#### Input data:
- - - -

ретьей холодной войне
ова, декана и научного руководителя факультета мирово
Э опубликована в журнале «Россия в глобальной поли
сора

- - - -

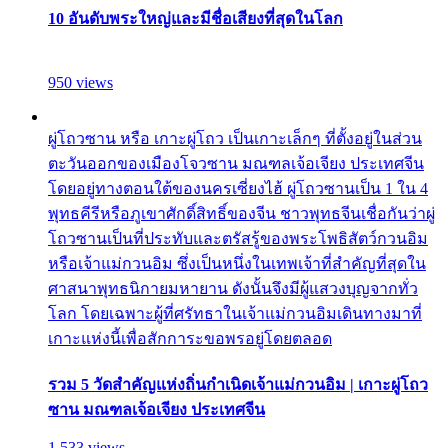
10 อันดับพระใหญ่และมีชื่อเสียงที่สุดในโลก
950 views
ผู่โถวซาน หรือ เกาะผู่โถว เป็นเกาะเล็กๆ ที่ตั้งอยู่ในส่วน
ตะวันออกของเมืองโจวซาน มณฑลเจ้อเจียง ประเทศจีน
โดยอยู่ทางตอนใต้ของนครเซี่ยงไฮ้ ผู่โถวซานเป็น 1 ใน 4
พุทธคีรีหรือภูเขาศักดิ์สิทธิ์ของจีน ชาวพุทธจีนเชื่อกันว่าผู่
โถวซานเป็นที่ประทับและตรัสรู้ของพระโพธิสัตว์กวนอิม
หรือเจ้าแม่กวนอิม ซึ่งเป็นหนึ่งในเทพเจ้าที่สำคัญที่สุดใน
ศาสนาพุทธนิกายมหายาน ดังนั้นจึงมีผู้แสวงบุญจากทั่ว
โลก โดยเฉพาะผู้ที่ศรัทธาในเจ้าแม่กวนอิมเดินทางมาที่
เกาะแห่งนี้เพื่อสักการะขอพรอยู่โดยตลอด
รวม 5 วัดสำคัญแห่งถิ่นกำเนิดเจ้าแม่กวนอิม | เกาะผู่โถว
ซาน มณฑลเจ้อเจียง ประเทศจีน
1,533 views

- - - -

#### Work order:
Copy the material from the line containing "10 อันดับพระให" through the line containing "1,533 views", including both of those lines.

#### Response to the exercise:
10 อันดับพระใหญ่และมีชื่อเสียงที่สุดในโลก
950 views
ผู่โถวซาน หรือ เกาะผู่โถว เป็นเกาะเล็กๆ ที่ตั้งอยู่ในส่วน
ตะวันออกของเมืองโจวซาน มณฑลเจ้อเจียง ประเทศจีน
โดยอยู่ทางตอนใต้ของนครเซี่ยงไฮ้ ผู่โถวซานเป็น 1 ใน 4
พุทธคีรีหรือภูเขาศักดิ์สิทธิ์ของจีน ชาวพุทธจีนเชื่อกันว่าผู่
โถวซานเป็นที่ประทับและตรัสรู้ของพระโพธิสัตว์กวนอิม
หรือเจ้าแม่กวนอิม ซึ่งเป็นหนึ่งในเทพเจ้าที่สำคัญที่สุดใน
ศาสนาพุทธนิกายมหายาน ดังนั้นจึงมีผู้แสวงบุญจากทั่ว
โลก โดยเฉพาะผู้ที่ศรัทธาในเจ้าแม่กวนอิมเดินทางมาที่
เกาะแห่งนี้เพื่อสักการะขอพรอยู่โดยตลอด
รวม 5 วัดสำคัญแห่งถิ่นกำเนิดเจ้าแม่กวนอิม | เกาะผู่โถว
ซาน มณฑลเจ้อเจียง ประเทศจีน
1,533 views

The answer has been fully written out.